*** TEXT FOR ANALYSIS Section Begins ***

Exercise Set 5: Unsupervised learning & Text as data

In this exercise set, we will be looking at:

Unsupervised learning, focusing on the canonical Principal Component Analysis and K-means for dimensionality reduction and clustering, respectively
Text as data, focusing on VADER and bag-of-words models

The focus in the first part is implementing the methods using sklearn and then how we can use and evaluate these methods. In the second part, we see how we can use text as both unsupervised input to dictionary based methods, but also how the more general bag-of-words models allow us to use text as regular tabular input.

Unsupervised learning

The dataset we will be looking at this time is the UCI ML Wine recognition dataset. This features analysis of 178 wines from three different wine manufacturers, and as it is often used you will be able to find examples analyzing this online. Furthermore, this entails that we have a ground truth for our clustering algorithms, which is nice to know when getting started with clustering. As last time, you’re welcome to use a dataset of your own.

*** TEXT FOR ANALYSIS Section Ends ***
*** DATASET EXCERPTS Section Begins ***

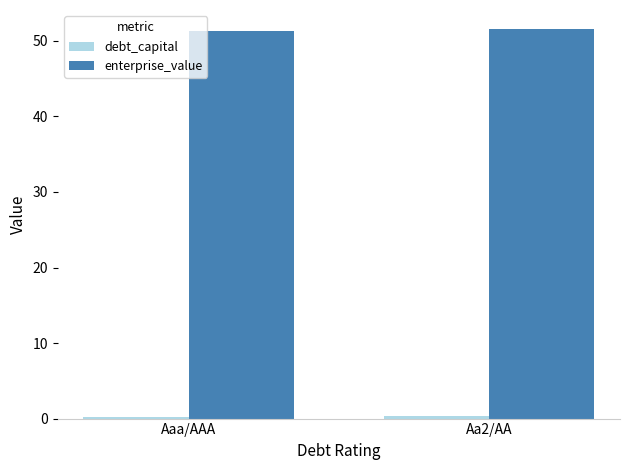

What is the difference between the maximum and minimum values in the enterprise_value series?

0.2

*** DATASET EXCERPTS Section Ends ***
*** DATASET EXCERPTS Section Begins ***

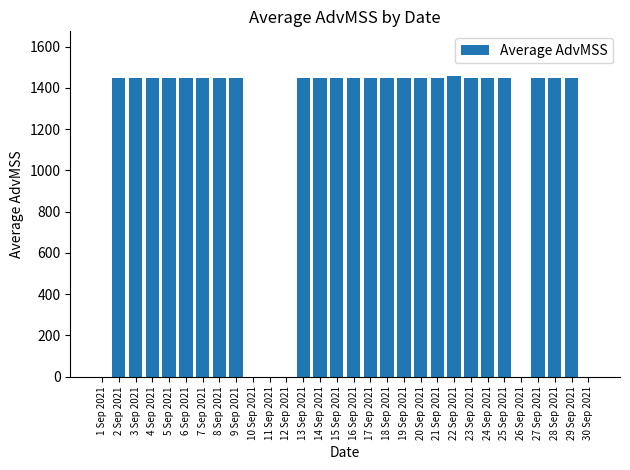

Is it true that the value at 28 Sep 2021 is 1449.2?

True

*** DATASET EXCERPTS Section Ends ***
*** DATASET EXCERPTS Section Begins ***

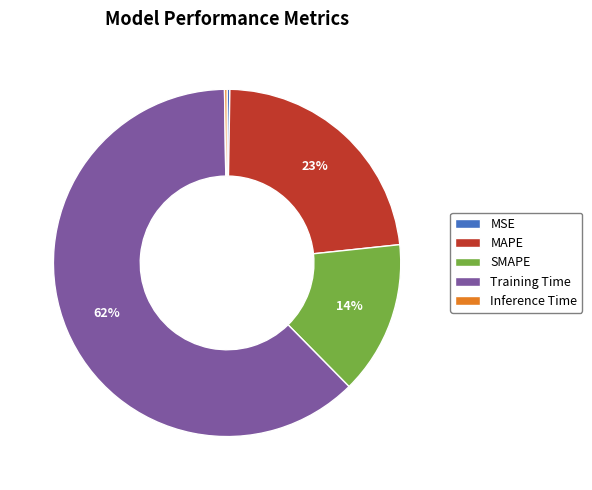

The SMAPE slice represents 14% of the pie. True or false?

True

*** DATASET EXCERPTS Section Ends ***

[EXERCISE INSTRUCTIONS]
Please state how many wines are analyzed in the dataset that the exercise set text describes. The records are separate material, apart from the exercise set text.

[SOLUTION FOR THIS EXERCISE]
178 wines